• _Tarea planteada 1_:
Indica, por favor, si cada afirmación concuerda con el fragmento sobre las guerras de Luis XIV, respondiendo sí o no y citando las palabras del fragmento que lo deciden: (a) la Guerra de la Liga de Augsburgo duró de 1688 a 1697; (b) los ingleses lograron apoderarse de Quebec en 1690; (c) Francia sufrió una derrota frente al cabo de La Hague en 1692.

• _Fragmento dado_:
################
Comentario
Desde 1688 hasta 1715 un estado de guerra casi interminable sacude al occidente europeo y a los mares y territorios coloniales de Francia, España, Holanda e Inglaterra. Tres de cada cuatro de esos veintisiete últimos años del reinado de Luis el Grande son testigos de enfrentamientos de los ejércitos o de las marinas europeas, en las guerras de la Liga de Augsburgo (1688-1697) y en la de Sucesión a la Corona española (1701-1713).
Primero será la Guerra de la Liga de Augsburgo, durante cuyo transcurso se hace patente que ni siquiera la poderosa, bien organizada y poblada Francia es inmune al cansancio de sus hombres, al agotamiento económico de sus recursos y a las hambrunas, como la de 1693-94 que obliga a imponer nuevos tributos y hace ver a los ministros de Luis XIV que es preciso poner fin a la guerra. El escenario de la contienda abarca medio mundo; se combate en el Palatinado (devastado en 1788-89, con destrucción de importantes ciudades como Heidelberg, Worms, Spira y Mannheim); en los Países Bajos y en Holanda; en los territorios norteamericanos (los ingleses intentan apoderarse de Quebec en 1690 infructuosamente pero logran ocupar Port Royal, en la Acadia francesa); en la India; en Saboya; en Cataluña; en los mares circundantes a las islas británicas, a Francia y a Holanda, y en el Caribe. En conjunto, Francia se había defendido bien en el Continente y obtuvo brillantes victorias en Fleurus (1690) y en Neerwinden (1693) sobre austro-neerlandeses e ingleses, respectivamente. Pero sufrió graves reveses en el mar, como la derrota frente al cabo de La Hague (1692). Sobre España estaba, desde luego, en clara situación de vencedora.
################
• _Tarea planteada 2_:
Dispón como lista numerada las líneas de las filas desde la línea con "Page size: 1500x1125." hasta la línea con "text_box 進口量之變化 [53, 159, 455, 253]", ambas incluidas, omitiendo las líneas en blanco.

Datos de ubicación de elementos:
################
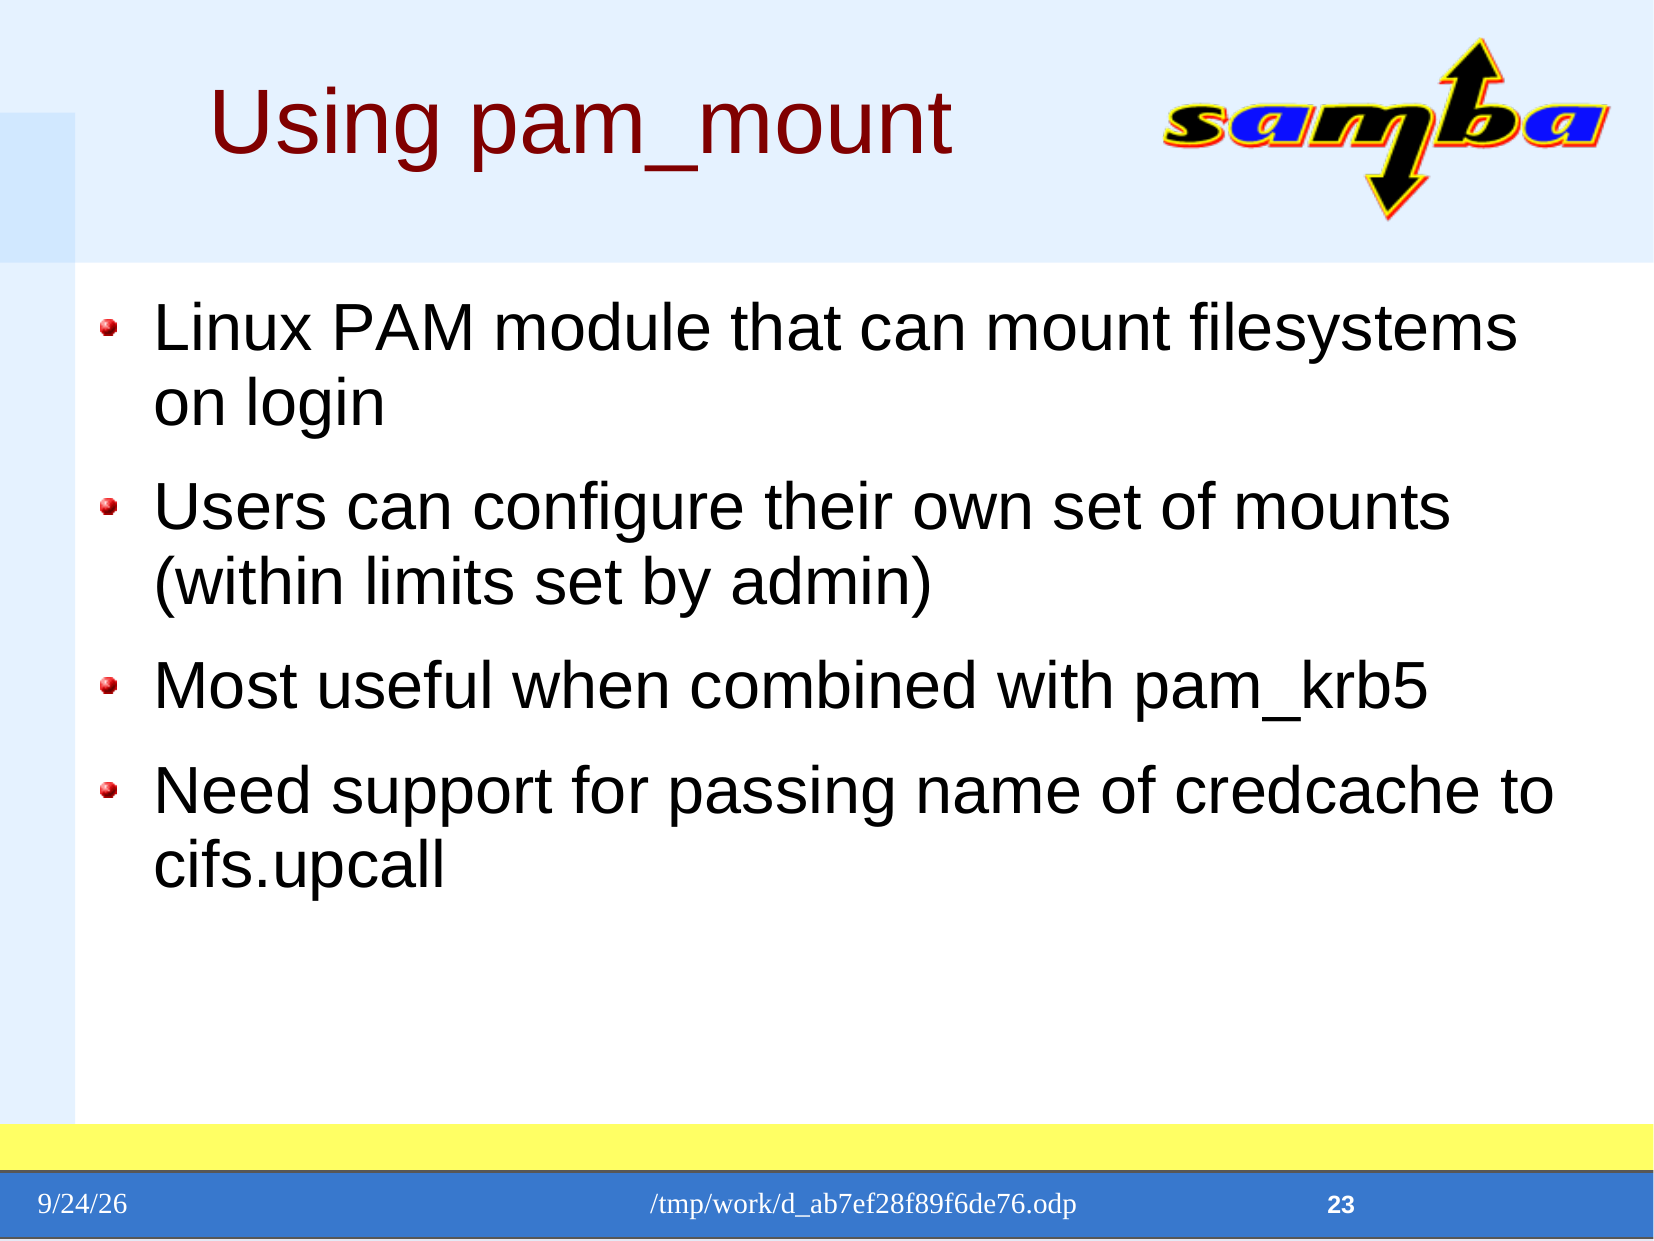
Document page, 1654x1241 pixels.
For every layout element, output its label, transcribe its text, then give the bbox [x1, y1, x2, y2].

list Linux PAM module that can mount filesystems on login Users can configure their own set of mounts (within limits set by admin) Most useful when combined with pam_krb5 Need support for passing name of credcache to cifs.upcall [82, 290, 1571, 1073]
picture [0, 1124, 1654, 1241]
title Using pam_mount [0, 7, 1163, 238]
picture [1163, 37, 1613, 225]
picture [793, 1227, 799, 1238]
################
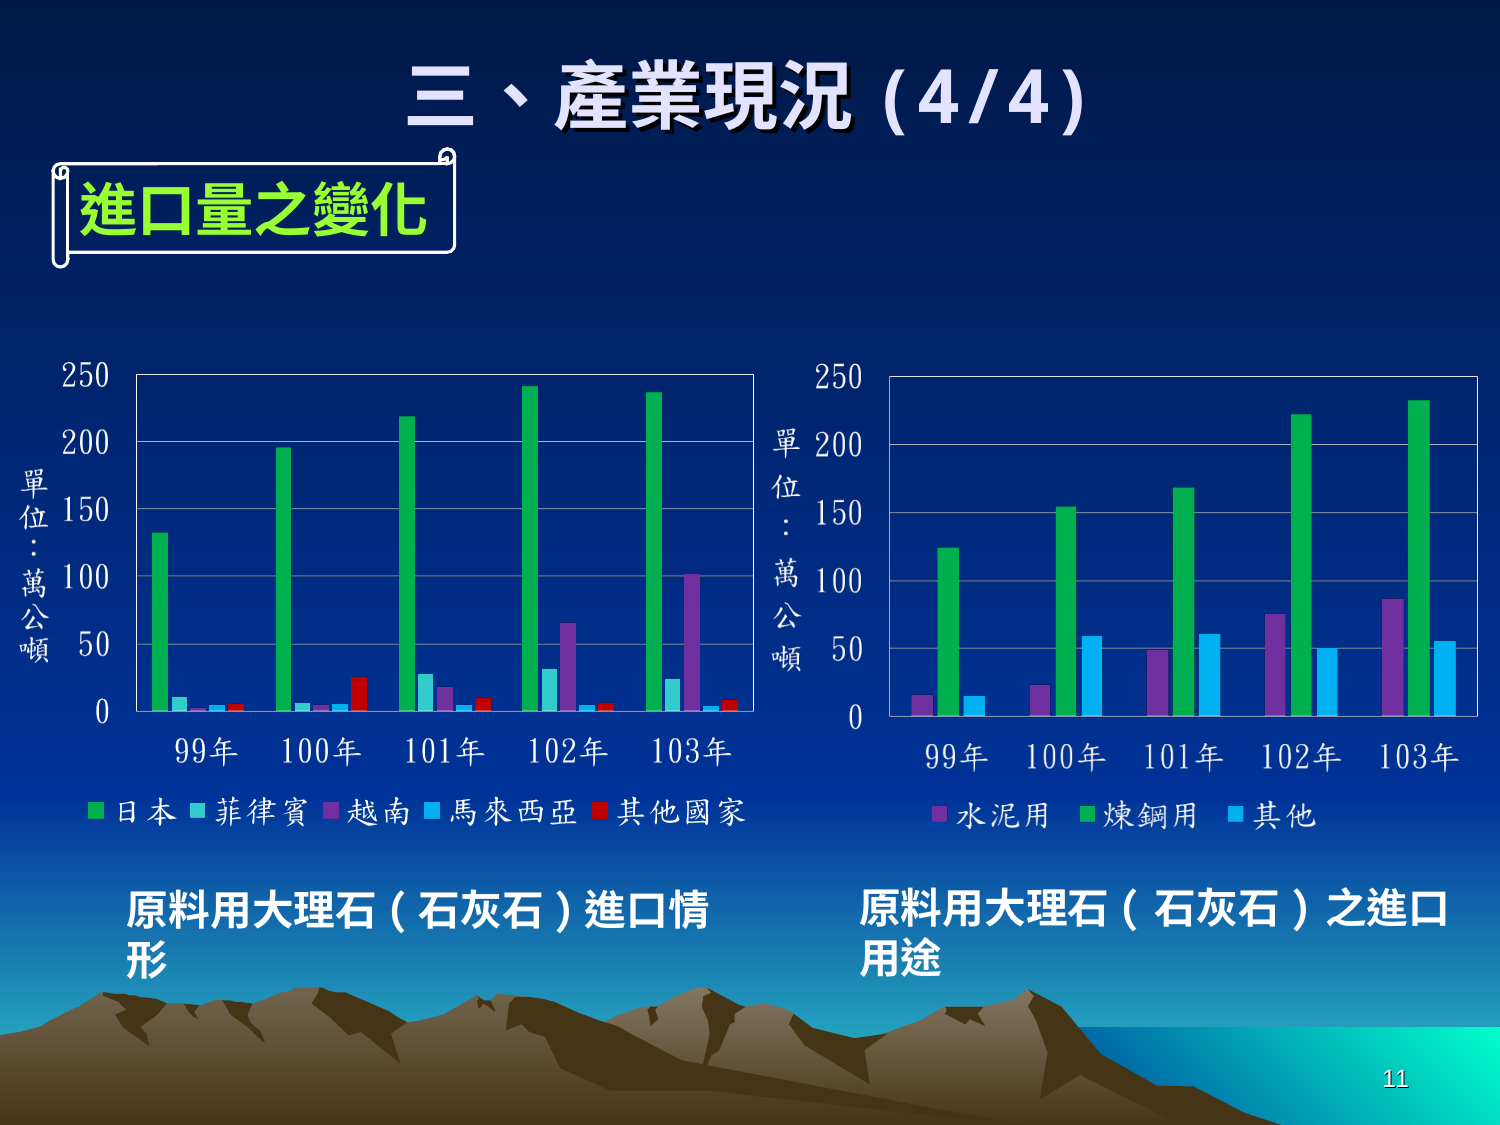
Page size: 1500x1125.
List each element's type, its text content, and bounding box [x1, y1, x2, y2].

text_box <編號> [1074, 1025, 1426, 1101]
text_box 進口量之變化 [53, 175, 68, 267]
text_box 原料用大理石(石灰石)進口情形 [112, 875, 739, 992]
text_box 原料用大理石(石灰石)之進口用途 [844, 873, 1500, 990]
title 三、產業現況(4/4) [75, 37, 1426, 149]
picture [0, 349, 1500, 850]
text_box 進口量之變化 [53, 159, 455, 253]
################
• _Respuesta completa 1_:
(a) Sí: "en las guerras de la Liga de Augsburgo (1688-1697)".
(b) No: "los ingleses intentan apoderarse de Quebec en 1690 infructuosamente".
(c) Sí: "como la derrota frente al cabo de La Hague (1692)".

• _Respuesta completa 2_:
1. Page size: 1500x1125.
2. List each element's type, its text content, and bounding box [x1, y1, x2, y2].
3. text_box <編號> [1074, 1025, 1426, 1101]
4. text_box 進口量之變化 [53, 175, 68, 267]
5. text_box 原料用大理石(石灰石)進口情形 [112, 875, 739, 992]
6. text_box 原料用大理石(石灰石)之進口用途 [844, 873, 1500, 990]
7. title 三、產業現況(4/4) [75, 37, 1426, 149]
8. picture [0, 349, 1500, 850]
9. text_box 進口量之變化 [53, 159, 455, 253]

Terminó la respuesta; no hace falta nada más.